Soho, London
Half Pints Only in the Heart of Soho
The French House stands at 49 Dean Street in Soho, five minutes from Tottenham Court Road or Leicester Square. It opened in 1891 as the York Minster and took its current name officially in 1984, decades after Soho started calling it the French.
The house pours beer in half pints only, a rule in place for roughly a century. Londonist traces it to a 1920s brawl between French sailors, and pint glasses surface just once a year on the 1 April Pints Day. The pub sells more Ricard than anywhere else in Britain.
The Infatuation calls it London's most famous pub and dining room, and anyone who loves talk over screens will agree. Anyone who wants a quiet corner, a television, or a full pint should walk on. There is no music, no TV, and famously no mobile phones.
One small ground floor room, photographs of Soho regulars on the walls, and a wine list deeper than the beer offer. The New Statesman's 2026 piece described an interior that has barely moved in fifty years, which regulars count as the entire appeal.

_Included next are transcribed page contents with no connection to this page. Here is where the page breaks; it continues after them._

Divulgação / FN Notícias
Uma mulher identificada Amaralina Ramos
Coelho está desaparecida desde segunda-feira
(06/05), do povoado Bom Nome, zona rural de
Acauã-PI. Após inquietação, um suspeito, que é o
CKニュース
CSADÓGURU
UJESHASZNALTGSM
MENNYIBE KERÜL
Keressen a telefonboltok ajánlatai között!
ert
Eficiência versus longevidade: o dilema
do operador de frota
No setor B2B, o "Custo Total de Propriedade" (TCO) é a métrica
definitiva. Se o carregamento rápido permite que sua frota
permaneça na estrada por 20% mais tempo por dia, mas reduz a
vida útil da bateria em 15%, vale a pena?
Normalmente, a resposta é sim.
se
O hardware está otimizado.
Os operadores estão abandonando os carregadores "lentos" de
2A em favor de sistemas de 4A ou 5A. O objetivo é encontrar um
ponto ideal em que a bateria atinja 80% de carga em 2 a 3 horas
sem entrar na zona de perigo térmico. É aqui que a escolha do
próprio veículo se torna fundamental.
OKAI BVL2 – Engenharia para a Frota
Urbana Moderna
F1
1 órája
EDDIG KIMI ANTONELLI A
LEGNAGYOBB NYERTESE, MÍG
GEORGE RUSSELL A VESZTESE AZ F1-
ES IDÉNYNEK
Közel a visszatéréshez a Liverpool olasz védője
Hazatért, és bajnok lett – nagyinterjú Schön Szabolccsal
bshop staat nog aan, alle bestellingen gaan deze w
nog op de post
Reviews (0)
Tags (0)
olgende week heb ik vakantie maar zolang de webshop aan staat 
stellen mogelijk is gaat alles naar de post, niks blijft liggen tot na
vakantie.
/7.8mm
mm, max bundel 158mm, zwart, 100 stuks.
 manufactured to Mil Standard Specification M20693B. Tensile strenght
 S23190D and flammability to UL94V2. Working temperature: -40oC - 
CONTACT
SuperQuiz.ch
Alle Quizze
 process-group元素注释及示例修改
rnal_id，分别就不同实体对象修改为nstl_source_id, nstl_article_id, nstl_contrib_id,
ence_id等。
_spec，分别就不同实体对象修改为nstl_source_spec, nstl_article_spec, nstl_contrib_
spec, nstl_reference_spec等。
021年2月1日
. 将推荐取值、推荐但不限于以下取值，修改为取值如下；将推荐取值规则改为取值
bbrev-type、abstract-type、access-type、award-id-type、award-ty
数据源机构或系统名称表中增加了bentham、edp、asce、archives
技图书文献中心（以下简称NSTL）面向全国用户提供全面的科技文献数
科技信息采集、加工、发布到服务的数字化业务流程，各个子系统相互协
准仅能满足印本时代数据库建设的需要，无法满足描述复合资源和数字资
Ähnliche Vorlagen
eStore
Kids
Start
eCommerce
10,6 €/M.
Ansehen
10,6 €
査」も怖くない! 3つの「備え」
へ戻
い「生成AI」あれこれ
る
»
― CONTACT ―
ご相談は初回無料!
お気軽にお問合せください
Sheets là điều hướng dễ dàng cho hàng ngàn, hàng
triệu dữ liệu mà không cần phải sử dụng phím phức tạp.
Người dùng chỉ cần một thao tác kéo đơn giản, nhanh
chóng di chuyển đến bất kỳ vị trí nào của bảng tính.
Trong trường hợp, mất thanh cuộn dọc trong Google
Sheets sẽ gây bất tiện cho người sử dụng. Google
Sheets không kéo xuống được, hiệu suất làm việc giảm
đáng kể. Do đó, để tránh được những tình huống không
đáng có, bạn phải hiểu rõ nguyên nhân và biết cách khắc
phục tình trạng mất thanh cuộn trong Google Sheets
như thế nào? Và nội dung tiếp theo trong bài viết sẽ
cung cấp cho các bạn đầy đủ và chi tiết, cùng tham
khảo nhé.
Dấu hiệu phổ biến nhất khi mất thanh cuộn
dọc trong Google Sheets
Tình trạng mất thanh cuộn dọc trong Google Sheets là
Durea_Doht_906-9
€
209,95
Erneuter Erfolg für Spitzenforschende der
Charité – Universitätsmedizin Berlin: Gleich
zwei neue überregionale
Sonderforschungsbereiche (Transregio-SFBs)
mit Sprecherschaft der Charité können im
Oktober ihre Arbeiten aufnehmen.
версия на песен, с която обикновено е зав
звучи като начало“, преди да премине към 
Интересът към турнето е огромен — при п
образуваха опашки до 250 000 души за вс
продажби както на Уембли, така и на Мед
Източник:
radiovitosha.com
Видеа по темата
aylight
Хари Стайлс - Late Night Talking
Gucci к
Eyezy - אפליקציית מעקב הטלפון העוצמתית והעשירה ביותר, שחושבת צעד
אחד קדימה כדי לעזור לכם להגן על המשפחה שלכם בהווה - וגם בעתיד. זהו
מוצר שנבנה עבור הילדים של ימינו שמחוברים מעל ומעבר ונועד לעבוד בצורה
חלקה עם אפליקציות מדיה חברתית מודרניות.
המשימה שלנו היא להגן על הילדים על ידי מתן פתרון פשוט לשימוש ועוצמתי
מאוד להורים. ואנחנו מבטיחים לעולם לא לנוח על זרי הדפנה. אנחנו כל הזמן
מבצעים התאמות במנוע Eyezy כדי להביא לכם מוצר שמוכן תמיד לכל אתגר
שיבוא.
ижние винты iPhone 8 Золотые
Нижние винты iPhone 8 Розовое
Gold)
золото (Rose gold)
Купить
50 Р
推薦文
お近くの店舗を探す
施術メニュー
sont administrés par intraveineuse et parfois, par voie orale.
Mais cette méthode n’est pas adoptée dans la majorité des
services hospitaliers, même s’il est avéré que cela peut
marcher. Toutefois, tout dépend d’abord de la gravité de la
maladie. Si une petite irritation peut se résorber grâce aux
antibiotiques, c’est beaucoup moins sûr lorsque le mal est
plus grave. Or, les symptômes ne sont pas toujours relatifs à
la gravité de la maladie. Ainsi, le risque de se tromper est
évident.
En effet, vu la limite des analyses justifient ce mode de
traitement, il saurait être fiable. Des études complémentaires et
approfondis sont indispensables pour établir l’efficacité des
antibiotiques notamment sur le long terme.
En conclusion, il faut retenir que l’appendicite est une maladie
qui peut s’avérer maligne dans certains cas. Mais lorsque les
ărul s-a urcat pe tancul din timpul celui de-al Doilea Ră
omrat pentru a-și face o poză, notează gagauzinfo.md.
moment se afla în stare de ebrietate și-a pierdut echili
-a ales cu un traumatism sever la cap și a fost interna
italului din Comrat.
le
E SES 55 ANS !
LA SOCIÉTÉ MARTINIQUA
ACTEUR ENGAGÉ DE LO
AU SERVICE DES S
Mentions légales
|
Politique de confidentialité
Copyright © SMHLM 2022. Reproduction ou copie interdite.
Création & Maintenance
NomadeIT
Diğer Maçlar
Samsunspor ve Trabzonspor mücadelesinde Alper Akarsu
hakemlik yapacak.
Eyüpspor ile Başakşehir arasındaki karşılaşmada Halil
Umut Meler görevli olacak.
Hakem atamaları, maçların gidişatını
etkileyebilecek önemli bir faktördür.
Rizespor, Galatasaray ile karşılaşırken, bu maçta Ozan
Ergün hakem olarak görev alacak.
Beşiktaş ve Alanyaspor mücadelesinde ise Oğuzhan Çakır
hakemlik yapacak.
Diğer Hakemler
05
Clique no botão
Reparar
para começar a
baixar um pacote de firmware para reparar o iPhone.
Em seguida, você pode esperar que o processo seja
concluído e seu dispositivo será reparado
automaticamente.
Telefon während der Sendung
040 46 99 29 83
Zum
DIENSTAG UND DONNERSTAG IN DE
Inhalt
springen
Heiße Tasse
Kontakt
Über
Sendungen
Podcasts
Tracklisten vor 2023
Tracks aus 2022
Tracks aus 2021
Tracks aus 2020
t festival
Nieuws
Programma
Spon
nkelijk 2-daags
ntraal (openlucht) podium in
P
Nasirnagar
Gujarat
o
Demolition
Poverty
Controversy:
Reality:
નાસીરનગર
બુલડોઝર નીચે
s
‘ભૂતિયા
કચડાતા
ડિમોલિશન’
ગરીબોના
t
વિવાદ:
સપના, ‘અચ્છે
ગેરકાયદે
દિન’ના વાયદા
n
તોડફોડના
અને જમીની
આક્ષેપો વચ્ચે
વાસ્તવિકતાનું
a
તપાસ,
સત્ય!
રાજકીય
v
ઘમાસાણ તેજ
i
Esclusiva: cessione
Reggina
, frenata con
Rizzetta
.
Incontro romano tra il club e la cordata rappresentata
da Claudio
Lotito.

Order a half of Meteor lager at about 3.50 pounds, or do as the house intends and take a Ricard with water. The upstairs dining room serves a celebrated steak frites at about 24 pounds. Skip anything complicated, because the bar does not shake cocktails and does not want to.
Soho lifers, actors, and media people pack the room from 6pm, and the crowd spills onto Dean Street by 7. Lunchtime sits calmer and suits a first visit. Francis Bacon drank here for decades, and the Free French gathered here during the Second World War.
- The Infatuation: "everyone wants a drop of the Soho institution's mythology".
- Google Maps reviewers consistently praise the staff for keeping phones and laptops out of the bar.
- Londonist covers the annual Pints Day each April, the only day full pints flow.